Hepimizin yıllardır yakındığı faili meçhul bu işte; terör eylemcisini silikleştirdiği ve öznesiz bir haber dili kullandığı zaman gazeteci de hem faili meçhulleştirmenin bir aleti oluyor, hem de zaten gazeteci olmaktan çıkıyor. Böyle durumlarda kısaca tetikçi diyoruz kendisine... “Çocuklar ölmesin, hatta kimse ölmesin” dileği bu ikiyüzlülüğü örtemiyor, zira PKK dâhil, kim aksini söyler ki zaten? Öznesiz ve edilgen cümleyi bir de bütün insanlığın gönülden katılacağı cici bir temenni ile taçlandırdınız mı, sizden insancılı yok! Hıristiyanlıktaki günah çıkarma mekanizması (Konfesyon) bile bu sahte tavırdan çok daha ileri ve samimi bir adımdır.

Davos’ta dünyayı durdurmak

Zulme karşı sessiz kalmak ile ona mesafe koymak arasında çok küçük bir fark vardır ama neticede her ikisi de zulme ortak olmaktır. Asıl beklenen, zalimle ortaklıktan vaz geçtiğini ilan edip zulme karşı haykırmaktır. Bu arada hatırlatayım; aynı şey “Paralel damgası yedim, mağdur oldum, ben öyle değil, böyleyim” diyenler için de geçerli. Sözünde doğruysan eğer, paralele karşı mücadele edeni üstü örtülü bir dille suçlamaktan vaz geçip seni bu hale düşüren paralel zulme karşı dik dur! Ayinesi iştir kişinin lafa bakılmaz.
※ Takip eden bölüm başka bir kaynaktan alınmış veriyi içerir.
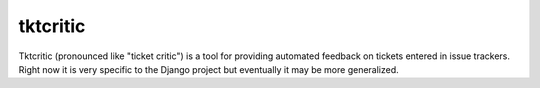 =========
tktcritic
=========

Tktcritic (pronounced like "ticket critic") is a tool for providing automated feedback on tickets entered in issue trackers.  Right now it is very specific to the Django project but eventually it may be more generalized.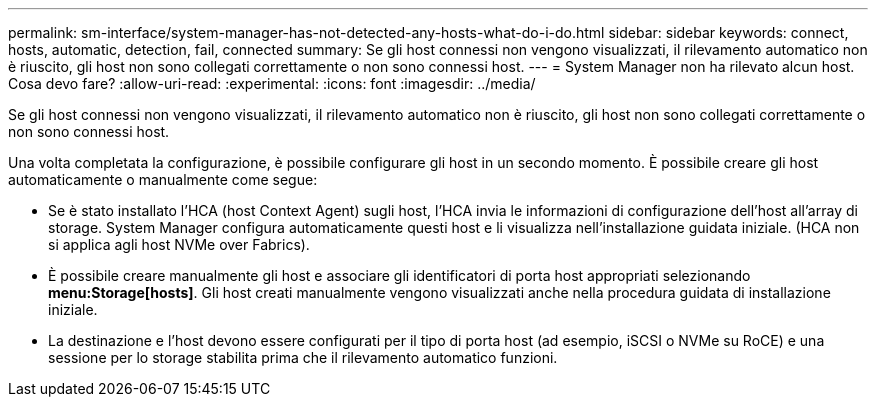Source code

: ---
permalink: sm-interface/system-manager-has-not-detected-any-hosts-what-do-i-do.html 
sidebar: sidebar 
keywords: connect, hosts, automatic, detection, fail, connected 
summary: Se gli host connessi non vengono visualizzati, il rilevamento automatico non è riuscito, gli host non sono collegati correttamente o non sono connessi host. 
---
= System Manager non ha rilevato alcun host. Cosa devo fare?
:allow-uri-read: 
:experimental: 
:icons: font
:imagesdir: ../media/


[role="lead"]
Se gli host connessi non vengono visualizzati, il rilevamento automatico non è riuscito, gli host non sono collegati correttamente o non sono connessi host.

Una volta completata la configurazione, è possibile configurare gli host in un secondo momento. È possibile creare gli host automaticamente o manualmente come segue:

* Se è stato installato l'HCA (host Context Agent) sugli host, l'HCA invia le informazioni di configurazione dell'host all'array di storage. System Manager configura automaticamente questi host e li visualizza nell'installazione guidata iniziale. (HCA non si applica agli host NVMe over Fabrics).
* È possibile creare manualmente gli host e associare gli identificatori di porta host appropriati selezionando *menu:Storage[hosts]*. Gli host creati manualmente vengono visualizzati anche nella procedura guidata di installazione iniziale.
* La destinazione e l'host devono essere configurati per il tipo di porta host (ad esempio, iSCSI o NVMe su RoCE) e una sessione per lo storage stabilita prima che il rilevamento automatico funzioni.

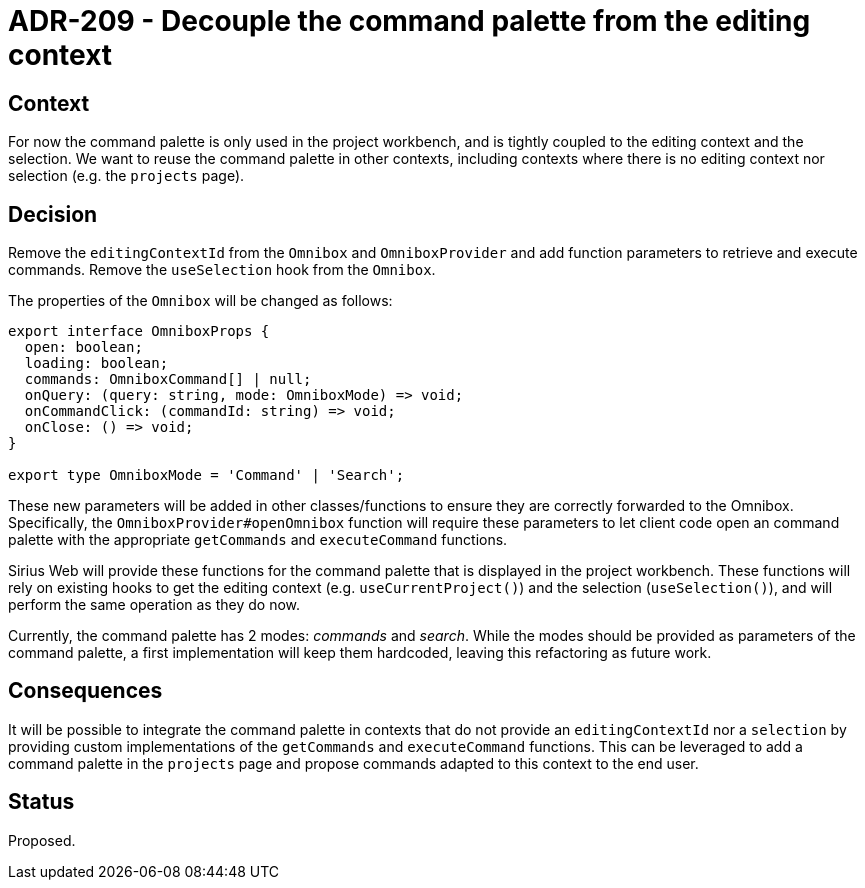 = ADR-209 - Decouple the command palette from the editing context

== Context

For now the command palette is only used in the project workbench, and is tightly coupled to the editing context and the selection.
We want to reuse the command palette in other contexts, including contexts where there is no editing context nor selection (e.g. the `projects` page).

== Decision

Remove the `editingContextId` from the `Omnibox` and `OmniboxProvider` and add function parameters to retrieve and execute commands.
Remove the `useSelection` hook from the `Omnibox`.

The properties of the `Omnibox` will be changed as follows:

[source, typescript]
----
export interface OmniboxProps {
  open: boolean;
  loading: boolean;
  commands: OmniboxCommand[] | null;
  onQuery: (query: string, mode: OmniboxMode) => void;
  onCommandClick: (commandId: string) => void;
  onClose: () => void;
}

export type OmniboxMode = 'Command' | 'Search';
----

These new parameters will be added in other classes/functions to ensure they are correctly forwarded to the Omnibox.
Specifically, the `OmniboxProvider#openOmnibox` function will require these parameters to let client code open an command palette with the appropriate `getCommands` and `executeCommand` functions.

Sirius Web will provide these functions for the command palette that is displayed in the project workbench.
These functions will rely on existing hooks to get the editing context (e.g. `useCurrentProject()`) and the selection (`useSelection()`), and will perform the same operation as they do now.

Currently, the command palette has 2 modes: _commands_ and _search_. 
While the modes should be provided as parameters of the command palette, a first implementation will keep them hardcoded, leaving this refactoring as future work.


== Consequences

It will be possible to integrate the command palette in contexts that do not provide an `editingContextId` nor a `selection` by providing custom implementations of the `getCommands` and `executeCommand` functions.
This can be leveraged to add a command palette in the `projects` page and propose commands adapted to this context to the end user.

== Status

Proposed.
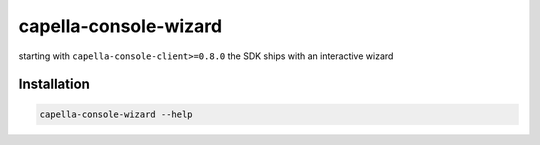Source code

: .. _wizard:

**********************
capella-console-wizard 
**********************

starting with ``capella-console-client>=0.8.0`` the SDK ships with an interactive wizard 

Installation
============

.. code::
    pip install capella-console-client[wizard]
    capella-console-wizard --help


.. code:: 

    capella-console-wizard --help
Davos’ta dünyayı “1 dakika” durduran Türkiye, bugün terörle terbiye edilmek istenen bir ülkedir. Sırasıyla 7 Şubat operasyonu, Gezi kalkışması, 17-25 Aralık paralel darbe girişimi, Kobani provokasyonu ve son olarak DAİŞ-PKK siyam ikizlerinin terörü bu nedenle tedavüle sokuldu.

Allah’tan ki, her türlü frekans karıştırıcıyı devre dışı bırakacak bir liderlik irademiz, bizi öldürmeyen darbelerle güçlenmiş bir bağışıklık sistemimiz ve asırları avuçlayabilecek bilgelikte bir halk irfanımız var.